Chronic Nonbacterial Osteomyelitis/chronic Recurrent Multifocal Osteomyelitis

Chronic nonbacterial osteomyelitis (CNO), also known as chronic recurrent multifocal osteomyelitis (CRMO), is a chronic autoinflammatory syndrome that is characterized by multiple foci of painful swelling of bones, mainly in the metaphyses of the long bones, in addition to the pelvis, the shoulder girdle and the spine.

Epidemiology

Depending on the studies, prevalence of CNO/CRMO has been grossly estimated at between 1/ 160,000 to 1/ 2,000,000 and incidence at between 1/ 250,000 to 1/ 1,000,000. The disease affects predominantly females.

Clinical description

CNO/CRMO occurs mainly in children and adolescents with an average age of onset of 10 years old.

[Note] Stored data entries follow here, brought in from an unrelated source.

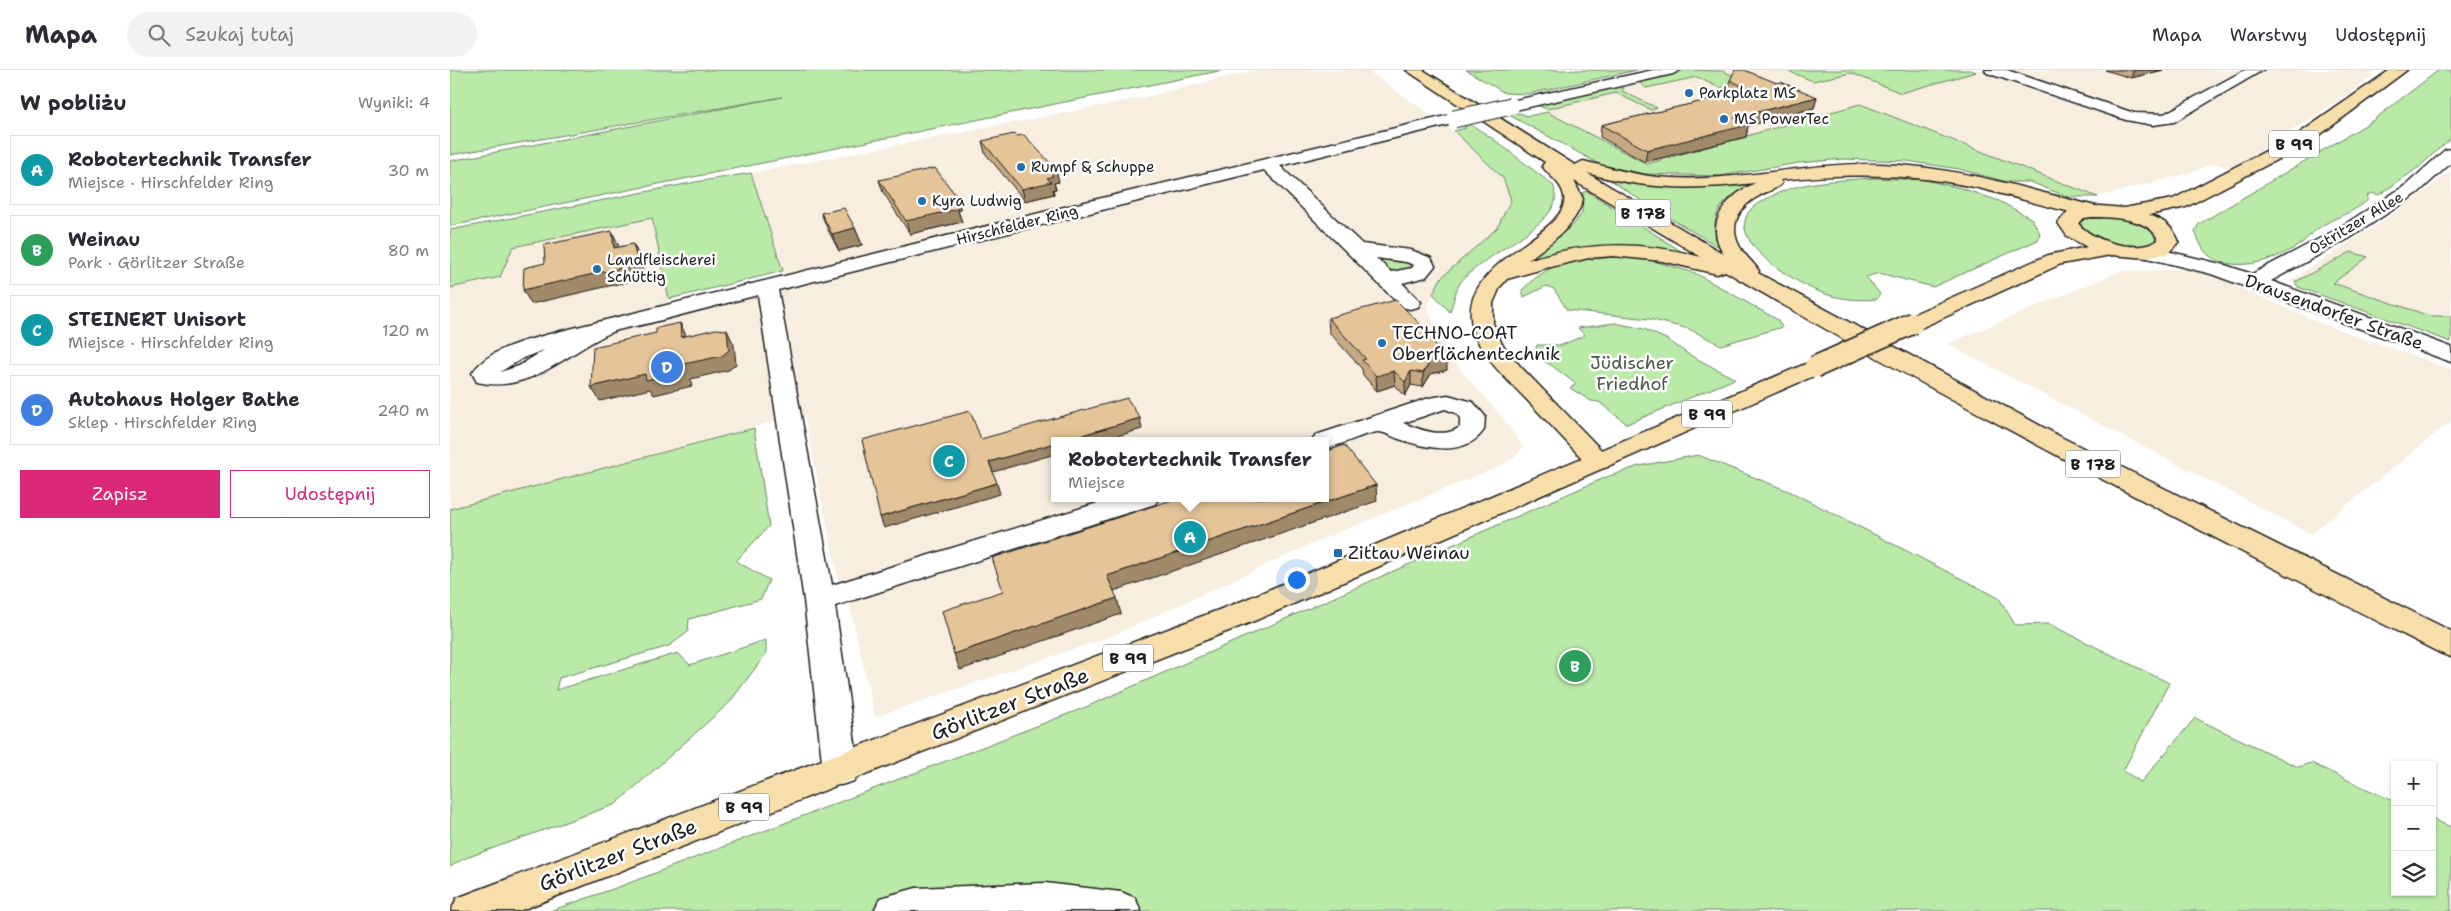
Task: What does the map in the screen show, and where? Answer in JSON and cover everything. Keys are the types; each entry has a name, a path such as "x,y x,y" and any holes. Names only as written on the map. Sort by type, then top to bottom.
{"main road":[{"name":"B 178","path":"1414,70 1532,148 1754,279 2066,451 2451,644"},
{"name":"B 99","path":"2164,235 2162,220 2179,204 2303,139 2400,70"},
{"path":"1532,148 1598,172 1640,180 1683,184 1717,183 1835,169 1878,169 1926,173 1969,181 2027,197 2092,211 2125,214 2164,235 2159,250 2146,252 2111,248 2073,228 2027,197"},
{"path":"1532,148 1566,181 1574,198 1573,212 1561,226 1505,268 1486,292 1480,312 1482,323 1491,344 1598,461"},
{"path":"1754,279 1729,244 1725,222 1729,209 1768,184 1802,172"},
{"name":"B 99","path":"2125,214 2179,204"},
{"path":"2073,228 2076,214 2092,211"},
{"name":"B 99","path":"2055,259 2068,248 2073,228"},
{"name":"B 99","path":"1598,461 1815,367 2055,259 2111,248"},
{"path":"1497,278 1567,254 1605,250 1643,251 1688,260 1754,279"},
{"name":"Görlitzer Straße","path":"471,911 841,770 1248,611 1598,461"}],"street":[{"name":"Hirschfelder Ring","path":"604,328 767,286 1454,119 1673,70"},
{"path":"1992,70 2132,117 2153,120 2168,119 2256,70"},
{"name":"Ostritzer Allee","path":"2254,282 2343,234 2412,189 2451,154"},
{"path":"1268,164 1385,280 1410,302"},
{"name":"Drausendorfer Straße","path":"2164,235 2218,269"},
{"path":"1355,249 1411,256 1424,262 1425,266 1419,273 1385,280"},
{"name":"Drausendorfer Straße","path":"2146,252 2218,269 2451,355"},
{"path":"767,286 819,600 841,770"},
{"path":"1329,440 1380,423"},
{"path":"819,600 1132,502"},
{"path":"894,911 916,906 1045,901 1121,911"}],"shaded area":[{"path":"1256,70 1367,70 1463,138 1503,178 1511,200 1497,228 1441,278 1427,307 1438,333 1463,373 1502,417 1523,447 1514,458 1496,468 1327,537 1112,636 875,717 848,598 838,579 804,413 450,510 450,288 500,277 513,247 652,218 672,315 788,286 751,173 1141,98"},
{"path":"1686,70 2377,70 2360,86 2266,148 2230,168 2212,163 2193,172 2098,197 1860,104 1647,164 1534,105"},
{"path":"2451,171 2451,342 2298,287 2290,281 2399,210"},
{"path":"2187,269 2219,278 2325,325 2451,369 2451,421 2311,534 1947,344 2121,271"}],"green space":[{"path":"450,70 1224,70 450,226 450,161 782,97 450,155"},
{"path":"1466,70 1637,70 1528,94 1505,93"},
{"path":"1686,70 1722,71 1748,81 1720,88 1697,77 1646,88 1638,81"},
{"path":"1785,70 1971,70 1976,72 1901,93 1851,73 1813,81"},
{"path":"2439,70 2451,70 2451,138 2419,167 2379,195 2371,193 2367,196 2369,199 2363,204 2322,226 2293,249 2270,259 2246,264 2233,264 2222,262 2211,257 2206,252 2199,242 2195,231 2199,224 2372,121"},
{"path":"1610,87 1624,88 1622,91 1657,108 1651,110 1616,93 1547,109 1537,105"},
{"path":"1860,104 2098,197 2068,197 2030,182 2007,182 1959,169 1907,161 1844,159 1799,163 1720,176 1646,174 1603,166 1507,114 1519,113 1528,116 1547,112 1647,164"},
{"path":"1469,123 1496,141 1554,186 1555,201 1541,222 1469,273 1460,283 1455,293 1450,312 1433,294 1441,278 1497,228 1511,200 1503,178 1454,131 1466,128 1461,124"},
{"path":"751,173 783,271 669,299 652,218 513,247 500,277 450,288 450,230"},
{"path":"1607,178 1643,185 1678,188 1749,184 1751,186 1731,197 1717,214 1715,231 1721,248 1654,209"},
{"path":"1873,178 1925,180 1961,188 1999,201 2032,219 2040,233 2038,240 1933,287 1879,273 1866,277 1880,294 1877,299 1862,300 1839,298 1806,286 1764,257 1753,245 1746,232 1745,219 1753,207 1779,193 1818,182"},
{"path":"1587,191 1681,251 1617,244 1572,249 1529,259 1574,224 1582,213 1583,192"},
{"path":"2095,217 2119,219 2135,223 2155,235 2155,240 2149,244 2132,247 2112,245 2095,240 2079,224 2081,220"},
{"path":"2351,252 2368,257 2333,283 2430,316 2451,316 2451,342 2298,287 2295,282"},
{"path":"1620,257 1647,259 1695,273 1778,320 1782,327 1721,345 1689,329 1649,319 1567,310 1554,289 1546,286 1524,297 1522,290 1533,280 1556,266 1579,260"},
{"path":"1387,259 1411,262 1412,267 1409,271 1392,271 1379,261"},
{"name":"Jüdischer Friedhof","path":"1615,323 1644,329 1668,340 1688,354 1735,379 1627,424 1599,402 1591,401 1570,388 1576,384 1551,365 1534,356 1537,345 1562,345 1585,335 1578,328"},
{"path":"754,428 769,526 736,561 769,580 761,599 689,619 688,632 669,646 559,678 556,690 678,653 690,665 766,640 766,654 729,703 616,804 463,859 450,867 450,509"},
{"path":"1698,455 1791,492 1999,598 2015,625 2049,624 2169,683 2123,771 2141,782 2195,718 2298,767 2311,763 2391,800 2391,896 2436,896 2436,821 2451,827 2451,911 550,911 624,885 1086,707 1604,478 1639,466"}],"building":[{"path":"1735,70 1744,70 1777,83 1781,82 1817,97 1734,118 1748,125 1647,150 1601,125 1750,90 1730,80"},
{"name":"Rumpf & Schuppe","path":"1014,134 1016,136 1024,135 1056,169 1048,171 1053,176 1047,178 1051,182 1022,189 982,141"},
{"name":"Kyra Ludwig","path":"935,168 957,197 950,199 958,209 906,221 879,180"},
{"path":"844,208 855,228 832,234 821,213"},
{"path":"612,231 614,248 633,244 638,264 523,290 524,268 545,263 544,245"},
{"name":"TECHNO-COAT Oberflächentechnik","path":"1396,300 1436,340 1432,341 1447,355 1431,360 1423,373 1411,371 1405,382 1394,371 1376,376 1362,360 1366,359 1328,318"},
{"path":"680,323 681,337 716,329 727,330 729,350 722,356 684,364 684,371 646,380 645,374 591,387 593,347 656,333 656,328"},
{"path":"1127,398 1140,418 1076,437 1051,437 1051,444 989,462 997,483 880,517 862,440 970,411 981,439"},
{"path":"1344,445 1376,485 1329,501 1329,451"},
{"path":"1166,502 1326,502 1107,576 1117,598 954,654 942,611 1003,591 992,558"}],"place":[{"name":"Parkplatz MS","path":"1689,93"},
{"name":"MS PowerTec","path":"1724,119"},
{"name":"Rumpf & Schuppe","path":"1021,167"},
{"name":"Kyra Ludwig","path":"922,201"},
{"name":"Landfleischerei Schüttig","path":"597,269"},
{"name":"TECHNO-COAT Oberflächentechnik","path":"1382,343"},
{"name":"Autohaus Holger Bathe","path":"667,367"},
{"name":"STEINERT Unisort","path":"949,461"},
{"name":"Robotertechnik Transfer","path":"1190,537"},
{"name":"Zittau Weinau","path":"1338,553"},
{"name":"Weinau","path":"1575,666"}]}
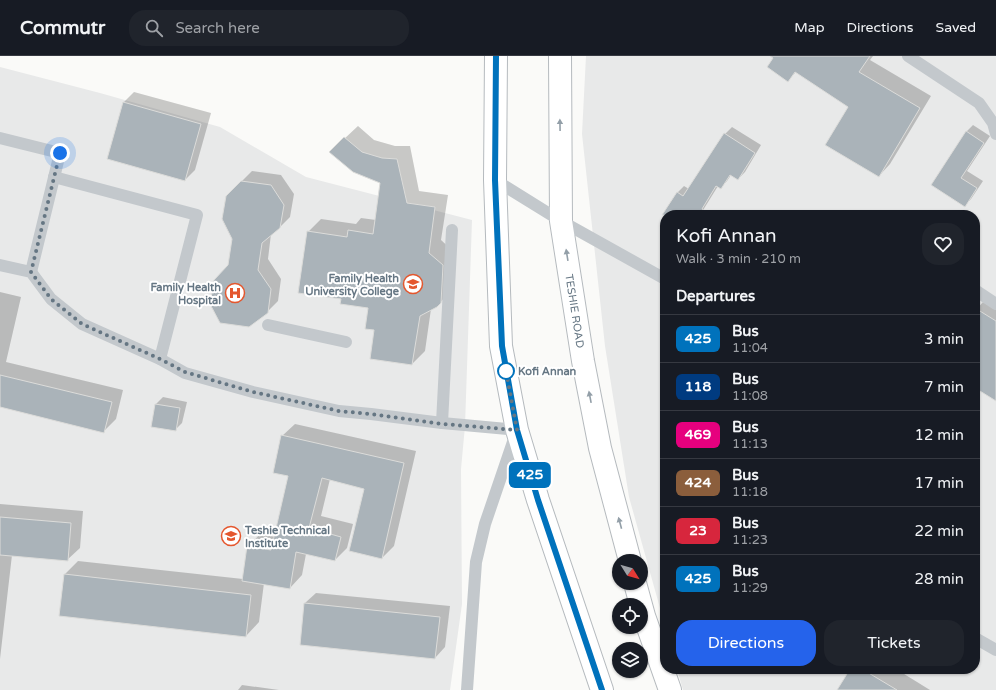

It is characterized by the insidious onset of recurrent episodes of local pain, tenderness, or swelling at the areas of bone inflammation. Inflammation can occur at any site of the skeleton. Metaphyses and epiphyses of the long bones are most frequently affected, in addition to the pelvis, the shoulder girdle and the spine. The neurocranium is almost never affected. Pain occurs predominantly during day hours, but may also be present at night time. The symptoms may induce a limited range of motion, since joints may be affected by arthritis. The severity and time course may vary widely among patients, oscillating between acute exacerbations and spontaneous remission. Systemic manifestations like fever, malaise, weight loss are frequent and the disease may be associated with inflammatory disorders of the skin such as psoriasis vulgaris, palmoplantar pustulosis, acne, pyoderma gangrenosum and rarely Sweet's syndrome, and /or of the intestine, like Crohn's disease, or ulcerative colitis. Adult-onset forms are reported that resemble SAPHO syndrome. It is not clear whether SAPHO syndrome and CNO/CRMO are two separate entities or if they are part of the same disease spectrum with CNO/CRMO being the pediatric equivalent of SAPHO syndrome.

Etiology

The exact pathogenetic mechanism is unknown. An infectious origin is excluded as no apparent infectious agents are detectable at the site of the bone lesion. A genetic component is suspected for CNO/CRMO susceptibility. Immune dysregulation, particularly of the IL-10 and also the IL-1 pathway function, may play a role in the etiology of the disease.

Diagnostic methods

Diagnosis is based on a combination of clinical, radiological and histological exams. The classic findings on magnetic resonance imaging (MRI) are initial bone edema, generally followed by osteolytic or sclerotic, then hyperostotic bone lesions, as well as periosteal and soft tissue reaction. Bone lesion biopsies are typically sterile, and along with blood tests and an extensive microbial workup, show nonspecific inflammatory changes.

Differential diagnosis

Differential diagnosis includes mainly acute or subacute bacterial osteomyelitis, juvenile idiopathic arthritis, hypophosphatasia, Langerhans cell histiocytosis, and malignancies like osteosarcoma, Ewing sarcoma, neuroblastoma, rhabdomyosarcoma, leukemia, and lymphoma. Rare monogenetic syndromes with CNO/CRMO as a component must also be excluded, such as Majeed syndrome, PAPA syndrome and DIRA syndrome (sterile multifocal osteomyelitis with periostitis and pustulosis).

Genetic counseling

Most cases are sporadic.

Management and treatment

Non steroid anti-inflammatory drugs (NSAIDs) are the treatment of choice. Oral steroids, bisphosphonates and TNFα blockers can be used as an alternative treatment in cases unresponsive to NSAIDs, or during flares and in order to prevent relapses. The anti-inflammatory action of azithromycin may also contribute to a positive clinical therapeutic effect.

Prognosis

The disease is characterized by alternating periods of remission and relapse, but generally has a ''benign'' course and can eventually resolve. In some cases, bone deformities may occur that can induce long-term disabilities (e.g. vertebra plana, hyperostosis, pain syndrome). Long term evolution towards spondyloarthropathy has been described.